● **Travail demandé**:
[1] Traduisez en anglais cette phrase du texte sur la sortie de crise : « Les crises à travers le monde sont aujourd’hui plus nombreuses et plus longues que celles des décennies précédentes. »
[2] Reproduisez à l’identique le passage du texte sur la sortie de crise qui commence aux mots « Dispositifs d’aide à » et s’arrête après les mots « des crises ? ».

● **Texte extrait**:
Dispositifs d’aide à la sortie de crise : quel accompagnement par l’Etat pour les PME et ETI françaises souhaitant participer à la résolution des crises ?

Par Nicolas Sestier, Chef de projet Protection et Sécurité Business France*

Les crises à travers le monde sont aujourd’hui plus nombreuses et plus longues que celles des décennies précédentes. En 2017, 98,2 millions de personnes sont visées par l’appel de fonds humanitaire des Nations unies. Plus de 125 millions de personnes sont dans le besoin, soit l’équivalent de la population japonaise. L’Etat et les organisations internationales sont les contributeurs majeurs à la sortie de crise, mais l’implication des entreprises, dont des PME et des ETI, est de plus en plus fréquente. Quelle est leur place et comment sont-elles accompagnées dans ces missions particulières ? Le ministère de l’Europe et des affaires étrangères (MEAE), notamment via son centre de crise et de soutien (CDCS), fondé en 2008, est au cœur de la réaction de l’Etat aux crises internationales. Il propose une réponse multiforme aux crises, dans laquelle les entreprises françaises peuvent avoir un rôle à jouer.

Action Humanitaire France : des interventions calibrées en fonction des besoins humanitaires 

Compétent pour la gestion des crises humanitaires,  la   Mission pour l’Action humanitaire (MAH)  du CDCS  coordonne la réponse humanitaire d’urgence de l’État, gère le Fonds d’urgence humanitaire (FUH), en veillant à la bonne coordination avec lesautres services impliqués des contributions françaises aux agences des Nations Unies, au CICR ou encore à l’aide alimentaire programmée. D’autres sources de financement peuvent ponctuellement être mobilisées. Ainsi, la France a octroyé en moyenne 95 millions d’euros d’aide humanitaire par an sur la période 2011-2016. Le budget pour 2017 est cependant plus élevé et serait estimé à 150 millions d’euros.

L’aide humanitaire d’urgence, en réponse aux crises d’origine naturelle ou humaine, soudaines ou prolongées, se concrétise par l’envoi de fret humanitaire, de matériel de première urgence, et le déploiement des équipes chargés de la sécurité civile et de la réponse sanitaires (notamment Eprus), voire des militaires. Par ailleurs, 90% de ce Fonds d’urgence humanitaire sont dédiés au financement des projets mis en œuvre par des ONG ou des organisations internationales notamment. En 2016, le FUH a dépensé 23,2 millions d’euros et 65% de ses crédits dans des actions en Afrique du nord et au Moyen-Orient (crise syrienne, crise irakienne, territoires palestiniens…). L’action de l’Etat via le FUH est complétée notamment par la mise à disposition de moyens par des partenaires privés, parmi lesquels figurent notamment les fondations Airbus Hélicoptères, VEOLIA, Mérieu , Nutriset, EDF et Terres Plurielles (Bouygues Construction).

● **Extrait de données**:
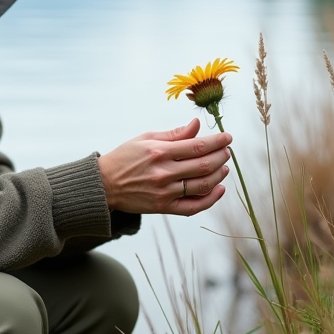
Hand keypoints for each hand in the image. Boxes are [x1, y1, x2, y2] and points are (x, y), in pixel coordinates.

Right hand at [96, 118, 231, 216]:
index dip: (217, 141)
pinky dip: (210, 199)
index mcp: (159, 152)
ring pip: (202, 185)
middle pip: (204, 165)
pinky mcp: (163, 208)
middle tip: (227, 151)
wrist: (105, 184)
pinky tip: (219, 189)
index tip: (228, 137)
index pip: (198, 146)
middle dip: (221, 156)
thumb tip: (197, 125)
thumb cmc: (126, 157)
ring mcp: (165, 192)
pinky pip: (193, 206)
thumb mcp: (146, 138)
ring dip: (219, 175)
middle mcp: (164, 172)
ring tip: (224, 167)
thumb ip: (174, 134)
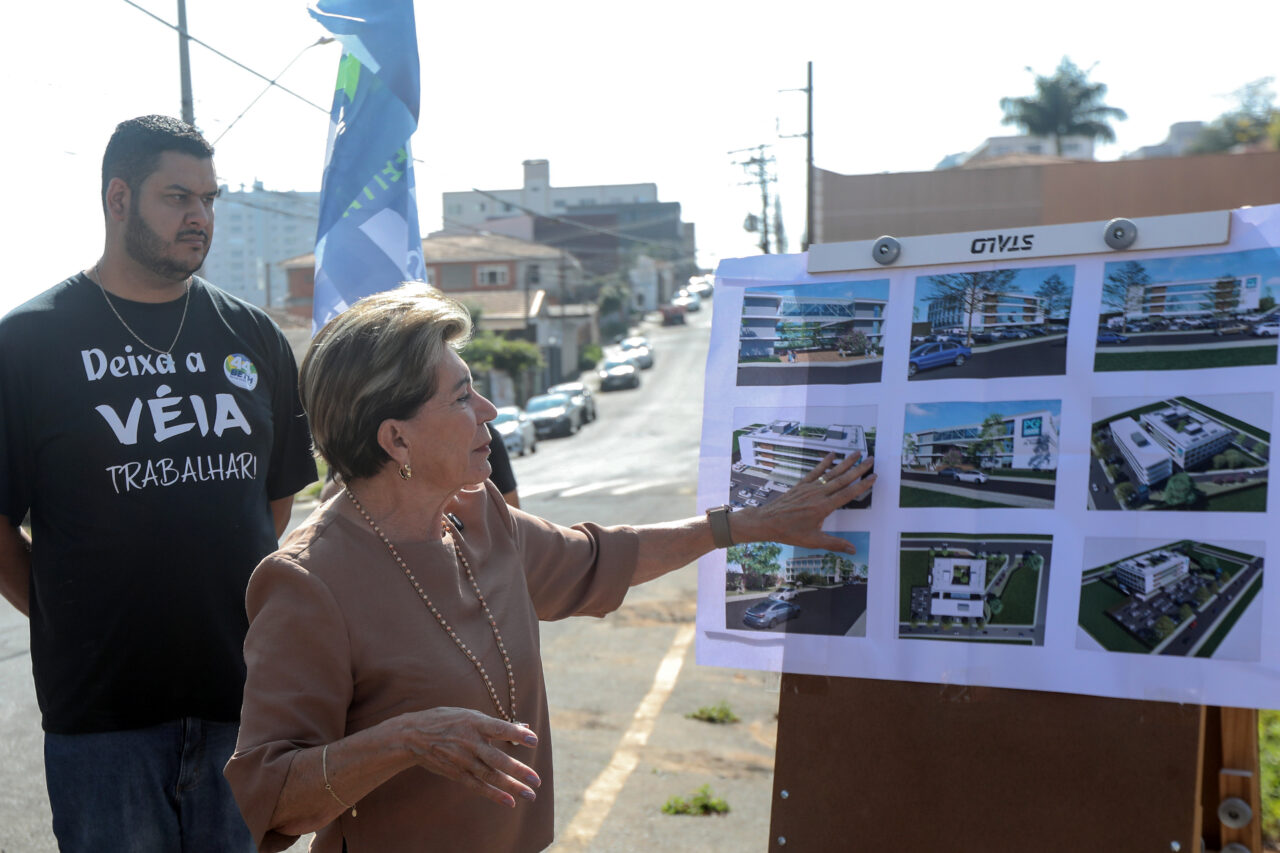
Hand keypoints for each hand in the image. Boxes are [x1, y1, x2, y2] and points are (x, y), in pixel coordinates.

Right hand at [394, 707, 539, 807]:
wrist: (413, 736)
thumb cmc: (447, 720)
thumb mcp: (470, 714)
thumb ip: (498, 723)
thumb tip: (525, 725)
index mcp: (475, 722)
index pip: (499, 728)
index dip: (516, 734)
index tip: (534, 740)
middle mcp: (470, 742)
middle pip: (497, 758)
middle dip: (517, 770)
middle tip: (536, 780)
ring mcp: (462, 759)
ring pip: (490, 775)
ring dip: (511, 786)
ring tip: (530, 794)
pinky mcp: (456, 772)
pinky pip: (477, 785)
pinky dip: (494, 794)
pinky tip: (510, 801)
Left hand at [735, 452, 874, 551]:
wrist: (767, 522)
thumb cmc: (790, 532)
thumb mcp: (813, 541)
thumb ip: (835, 543)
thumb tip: (853, 549)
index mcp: (823, 507)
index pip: (848, 494)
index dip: (862, 485)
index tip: (874, 477)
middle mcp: (818, 494)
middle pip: (843, 479)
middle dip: (858, 469)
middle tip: (871, 460)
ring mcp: (809, 488)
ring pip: (831, 473)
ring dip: (845, 462)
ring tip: (857, 453)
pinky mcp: (801, 485)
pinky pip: (815, 471)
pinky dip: (824, 463)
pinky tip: (832, 454)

● **Réponses par tâche**:
[1] Crises around the world are more numerous and longer today than those of previous decades.

[2]
Dispositifs d’aide à la sortie de crise : quel accompagnement par l’Etat pour les PME et ETI françaises souhaitant participer à la résolution des crises ?